You might think that back in the day those circuit-switched engineers were just laggards; old telco types that didn’t like new things. I’m sure that there were some of those types of folks. However, don’t forget those old ‘circuit’ minded types figured out how to build an international network that included submarine cables, microwave links, video phones and mobile phones (did you know that mobile phones were in use in 1926?). Despite how antiquated this tech appears now, those engineers included some of the most brilliant individuals of their time. So, when they raised concerns about the viability of this new ‘packet’ network people paid attention.
If you consider the technologies used in the late 60’s their concerns weren’t unfounded. One of the primary issues was that packet-switched networks relied on putting additional intelligence in the network. In a packet-switched network every packet had to be examined and then put on the right wire to reach its destination. This meant that computing needed to be placed in each switching center. This was a revolutionary concept because at the time computers were mainframes, they were very expensive, and they filled entire rooms.
Those telco engineers were correct that the size and cost of computing was going to hinder the introduction of this new packet-switched network of networks. However, at just about the same time that ARPANET was demonstrating their first network another engineer, Federico Faggin, developed the first microprocessor and totally changed computing forever.
From Monolithic Mainframes to Discrete Microprocessors
Before the microprocessor computers were centralized, huge, monolithic and extremely complex devices. The microprocessor allowed computers to be dis-aggregated into smaller devices which led to rapid innovation of the computing industry. Smaller, faster and less expensive microcomputers were created. Along with the benefits for the computing industry, the team at ARPANET suddenly had access to a new type of networking device, we now know as a router. Those first routers contained about 6,000 lines of software code. While certainly the team at ARPANET had a lot to do with the birth of the Internet, the microprocessor was the key to making their dreams a reality.
From Monolithic Mainframes to Monolithic Routers
Now once again there are some people (like our founders) talking about ways to make networks work better. This time instead of the team at ARPANET trying to network a 100 mainframe computers we have thousands of companies creating new applications that need to connect clouds and billions of smart ‘things’ to a world of users with cell phones.
And guess what, those app developers are being told again by a bunch of smart engineers that it’s just not possible to make the network do the things they need it to do. We’re being told networking is complex, it takes months to order and install connections, and networking gear is really big and expensive. Seems like we’ve heard this before…

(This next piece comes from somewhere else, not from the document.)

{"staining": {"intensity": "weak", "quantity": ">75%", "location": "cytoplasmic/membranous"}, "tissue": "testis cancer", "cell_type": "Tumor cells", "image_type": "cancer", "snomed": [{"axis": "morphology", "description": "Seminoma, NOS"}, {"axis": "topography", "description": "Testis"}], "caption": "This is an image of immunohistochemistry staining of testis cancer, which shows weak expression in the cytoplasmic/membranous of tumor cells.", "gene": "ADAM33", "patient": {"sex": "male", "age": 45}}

Today, modern routers contain at least 36,000,000 lines of software code, and the latest core router will set you back about half a billion dollars. We’ve come around full circle back to the early days of the Internet. Only this time it’s not mainframes that are holding us back, it’s the huge monolithic devices that our networking appliances have become.
Happy Birthday SD-IX
It looks to me like we’re at another inflection point in networking technology. The microprocessor transformed computing which led to the invention of the Internet and now the ‘cloud’ has transformed computing once again.
If you’ve been following Stateless you may have noticed that we were recently awarded a patent. The patent was for the application of modern software technologies that were learned from cloud computing technology to build networks differently. The patent is the ‘how’ behind a technology known as SD-IX. I’ll dive deeper into SD-IX later, but for now I think there’s a good possibility that someone else 25 years from now might be writing about how SD-IX was born in October of 2019.